Un piccolo assaggio di musica del ‘900:

6) Pierino e il Lupo di S. Prokofiev

7) Bolero di M. Ravel

8) Carmina Burana di C. Orff

Per quanto riguarda la musica più vicina al gusto dei giovani d’oggi, rimandando però sempre nel repertorio sinfonico, sicuramente si possono ascoltare le colonne sonore dei film:

9) John Williams è considerato uno dei più grandi compositori di musica da film contemporanei, ed è autore delle colonne sonore di Harry Potter, E.T., Jurassic park, Star Wars, solo per citarne alcune.

10) Per la musica “leggera”, con un forte legame al passato, consiglio un ascolto degli album “futuro antico” di A. Branduardi.

In genere, trovo che la musica leggera degli ultimi anni sia musicalmente molto poco interessante..

 

 

 

Anna Molaro, nata a Udine nel 1992, intraprende giovanissima lo studio del violoncello con Ennio Francescato, per poi approfondire lo studio con Carlo Teodoro, conseguendo sotto la sua guida il diploma accademico di II livello con il massimo dei voti e la lode.

Si è perfezionata con W. Panhofer e M. Flaksman per il repertorio solistico, con i M° F. Calabretto, C. Teodoro, G. Fontanella, A. Battiston, U. Cividino e F. Bertoli per la musica da camera.

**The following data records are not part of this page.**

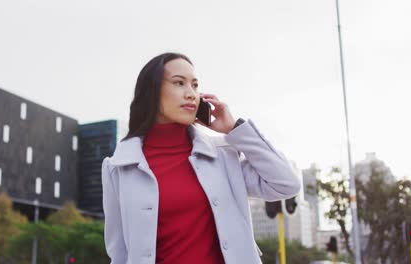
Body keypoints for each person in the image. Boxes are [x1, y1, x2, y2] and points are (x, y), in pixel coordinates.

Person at [101, 52, 301, 264]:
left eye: (195, 86)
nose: (191, 94)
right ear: (152, 92)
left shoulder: (222, 155)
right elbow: (119, 253)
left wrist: (236, 130)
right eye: (179, 83)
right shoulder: (118, 167)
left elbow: (286, 183)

Inoltre, approfondisce lo studio del repertorio barocco solistico e cameristico con i M° W. Vestidello, C. Jones, A. Marchiol, C. Contadin e B. Ferrara.

Si è esibita in duo con il fratello Giovanni e in formazioni cameristiche presso la sede RAI di Trieste, al Mittelfest di Cividale, a Sacile, a Pordenone, a Sappada e in altre sedi regionali.

Ha partecipato a stages orchestrali tenuti dai M° F. A. Krager e dal violinista A. Grabiec, entrambi professori dell’Università di Huston (Texas).

Svolge attività orchestrale con l’Orchestra Giovanile Cherubini, sotto la guida dei M° R. Muti, D. Renzetti, W. Marshall, D. Russel Davies, N. Paszkowski e T. Battista. Ha collaborato inoltre con la FVG Mitteleuropa Orchestra, con l’Orchestra San Marco di Pordenone, l’Orchestra Naonis e con l’orchestra giovanile SFK. È attualmente I violoncello dell’orchestra giovanile “Filarmonici Friulani”.

Ha conseguito inoltre la laurea di I livello in Composizione e Direzione di Coro presso il Conservatorio di Udine con il massimo dei voti, lode e menzione, approfondendo lo studio con i M° Paolo Paroni e Cristiano Dell’Oste.

Approfondisce l’aspetto didattico conseguendo il diploma pedagogico Willems. Nel 2013 ha vinto il concorso di composizione “Il giardino del futuro” con la fiaba musicale dedicata a giovanissimi esecutori “Il pifferaio magico di Hamelin”.